• [Arbeitsaufträge]
1. Geben Sie aus dem Artikel über Amad Ahmad den Abschnitt wortgetreu aus: Beginnen Sie bei den Worten „Der in seiner“ und hören Sie nach „am Mittwoch ausgesagt.“ auf.
2. Wo tagte der Untersuchungsausschuss laut dem Artikel über Amad Ahmad wegen der Aussagen von Inhaftierten?

• [Textauszug]

#####

Geflüchteter verbrannte in JVA Kleve: Haftgrund unbekannt


Der in seiner Zelle verbrannte Amad Ahmad wusste nie, warum er im Gefängnis saß. Mitgefangene, die ihm helfen wollten, wurden schikaniert.

Andreas Wyputta | taz

JVA Kleve: Hier wurde Amad Ahmad monatelang bis zu seinem Tod grundlos inhaftiert Foto: Oliver Berg/dpa

Der monatelang grundlos inhaftierte und in seiner Zelle im Gefängnis Kleve verbrannte Amad Ahmad wusste offenbar bis zu seinem Tod nicht, warum er überhaupt eingesperrt war. Das haben Mitgefangene vor dem Untersuchungsausschuss des Düsseldorfer Landtags am Mittwoch ausgesagt.

„Ich weiß es nicht“, habe Amad Ahmad auf die Frage geantwortet, warum er im Knast säße, erklärte der 24 Jahre alte Jan-Hendrik H. Wegen der Aussagen von Inhaftierten tagte der Untersuchungsausschuss nicht wie üblich im Landtag, sondern im durch drei Schleusen abgeriegelten Hochsicherheitstrakt des Oberlandesgerichts Düsseldorf, an dessen Rückseite Polizisten mit Maschinenpistolen standen.

Über den Grund seiner Haft habe Amad Ahmad nur spekulieren können, erklärte H. „Ich habe eine Handyrechnung nicht bezahlt“, habe ihm der vor dem Regime des syrischen Diktators Assad geflohene Kurde gesagt.

#####

• [Zu prüfendes Material]

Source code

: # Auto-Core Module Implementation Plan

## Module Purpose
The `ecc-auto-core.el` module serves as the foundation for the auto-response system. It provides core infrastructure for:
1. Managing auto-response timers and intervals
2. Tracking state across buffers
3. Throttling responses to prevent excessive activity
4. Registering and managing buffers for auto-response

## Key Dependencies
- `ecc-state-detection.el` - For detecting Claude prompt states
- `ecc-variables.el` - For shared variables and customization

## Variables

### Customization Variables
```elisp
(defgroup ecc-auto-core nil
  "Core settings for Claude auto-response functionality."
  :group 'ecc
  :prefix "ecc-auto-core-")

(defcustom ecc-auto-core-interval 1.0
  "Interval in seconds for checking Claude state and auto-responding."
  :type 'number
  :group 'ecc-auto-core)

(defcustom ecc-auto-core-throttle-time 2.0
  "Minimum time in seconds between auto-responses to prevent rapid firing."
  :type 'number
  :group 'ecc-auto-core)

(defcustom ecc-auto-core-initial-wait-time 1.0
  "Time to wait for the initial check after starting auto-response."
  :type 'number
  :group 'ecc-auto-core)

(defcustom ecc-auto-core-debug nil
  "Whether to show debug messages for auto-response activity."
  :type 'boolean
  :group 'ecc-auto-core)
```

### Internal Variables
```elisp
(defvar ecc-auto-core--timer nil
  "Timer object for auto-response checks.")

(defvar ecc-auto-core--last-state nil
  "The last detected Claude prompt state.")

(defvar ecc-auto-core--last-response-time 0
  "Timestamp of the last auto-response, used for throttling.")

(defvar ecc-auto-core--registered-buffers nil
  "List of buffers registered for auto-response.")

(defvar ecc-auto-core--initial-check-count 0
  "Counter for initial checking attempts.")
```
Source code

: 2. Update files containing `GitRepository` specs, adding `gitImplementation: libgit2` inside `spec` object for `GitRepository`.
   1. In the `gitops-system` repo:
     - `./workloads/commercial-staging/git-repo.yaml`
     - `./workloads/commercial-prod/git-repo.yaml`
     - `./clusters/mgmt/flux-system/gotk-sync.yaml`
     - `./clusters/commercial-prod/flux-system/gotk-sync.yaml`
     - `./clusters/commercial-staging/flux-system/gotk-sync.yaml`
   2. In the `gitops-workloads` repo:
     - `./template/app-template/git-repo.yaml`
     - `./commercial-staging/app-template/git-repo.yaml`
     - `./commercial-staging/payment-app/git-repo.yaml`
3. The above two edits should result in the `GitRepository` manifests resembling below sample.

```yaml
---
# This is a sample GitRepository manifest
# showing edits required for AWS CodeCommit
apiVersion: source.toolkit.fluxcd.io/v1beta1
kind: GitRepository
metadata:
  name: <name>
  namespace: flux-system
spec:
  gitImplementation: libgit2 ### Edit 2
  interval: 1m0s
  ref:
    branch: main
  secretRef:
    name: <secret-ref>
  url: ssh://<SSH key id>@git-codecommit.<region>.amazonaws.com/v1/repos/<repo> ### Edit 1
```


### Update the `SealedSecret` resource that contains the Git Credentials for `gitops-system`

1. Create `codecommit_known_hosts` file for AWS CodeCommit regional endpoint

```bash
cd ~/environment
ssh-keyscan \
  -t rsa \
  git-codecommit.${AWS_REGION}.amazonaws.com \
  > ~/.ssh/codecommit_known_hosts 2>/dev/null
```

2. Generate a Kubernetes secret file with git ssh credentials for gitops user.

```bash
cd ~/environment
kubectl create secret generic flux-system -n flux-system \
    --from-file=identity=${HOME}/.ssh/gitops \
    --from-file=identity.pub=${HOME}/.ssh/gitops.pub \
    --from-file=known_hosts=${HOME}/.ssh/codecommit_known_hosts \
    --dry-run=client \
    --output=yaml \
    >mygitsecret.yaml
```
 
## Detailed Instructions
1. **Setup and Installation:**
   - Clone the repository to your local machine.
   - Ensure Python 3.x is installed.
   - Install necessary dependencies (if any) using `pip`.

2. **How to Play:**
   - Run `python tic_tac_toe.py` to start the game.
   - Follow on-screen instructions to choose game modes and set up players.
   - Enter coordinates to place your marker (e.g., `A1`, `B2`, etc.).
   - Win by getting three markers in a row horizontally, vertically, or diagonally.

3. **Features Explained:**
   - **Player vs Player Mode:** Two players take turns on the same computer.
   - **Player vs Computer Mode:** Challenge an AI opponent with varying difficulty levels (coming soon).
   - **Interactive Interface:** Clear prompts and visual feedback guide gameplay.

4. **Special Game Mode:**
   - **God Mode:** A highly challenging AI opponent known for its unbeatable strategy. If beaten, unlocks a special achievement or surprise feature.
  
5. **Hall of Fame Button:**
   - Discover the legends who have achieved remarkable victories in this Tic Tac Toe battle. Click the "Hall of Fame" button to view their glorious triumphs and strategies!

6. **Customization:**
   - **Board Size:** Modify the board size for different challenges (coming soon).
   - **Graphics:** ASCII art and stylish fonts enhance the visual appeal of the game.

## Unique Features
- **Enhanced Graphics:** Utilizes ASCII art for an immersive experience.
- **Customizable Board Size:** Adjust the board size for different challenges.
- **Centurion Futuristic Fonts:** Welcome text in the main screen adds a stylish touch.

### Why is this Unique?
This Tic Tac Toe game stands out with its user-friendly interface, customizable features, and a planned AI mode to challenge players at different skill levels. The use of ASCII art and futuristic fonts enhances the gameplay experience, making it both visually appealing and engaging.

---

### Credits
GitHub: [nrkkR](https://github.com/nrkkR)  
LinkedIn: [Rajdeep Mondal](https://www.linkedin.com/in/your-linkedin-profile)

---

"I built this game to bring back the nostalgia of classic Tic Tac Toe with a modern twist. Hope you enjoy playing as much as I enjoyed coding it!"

#####

• [Antworten]
1.
Der in seiner Zelle verbrannte Amad Ahmad wusste nie, warum er im Gefängnis saß. Mitgefangene, die ihm helfen wollten, wurden schikaniert.

Andreas Wyputta | taz

JVA Kleve: Hier wurde Amad Ahmad monatelang bis zu seinem Tod grundlos inhaftiert Foto: Oliver Berg/dpa

Der monatelang grundlos inhaftierte und in seiner Zelle im Gefängnis Kleve verbrannte Amad Ahmad wusste offenbar bis zu seinem Tod nicht, warum er überhaupt eingesperrt war. Das haben Mitgefangene vor dem Untersuchungsausschuss des Düsseldorfer Landtags am Mittwoch ausgesagt.

2. Im durch drei Schleusen abgeriegelten Hochsicherheitstrakt des Oberlandesgerichts Düsseldorf.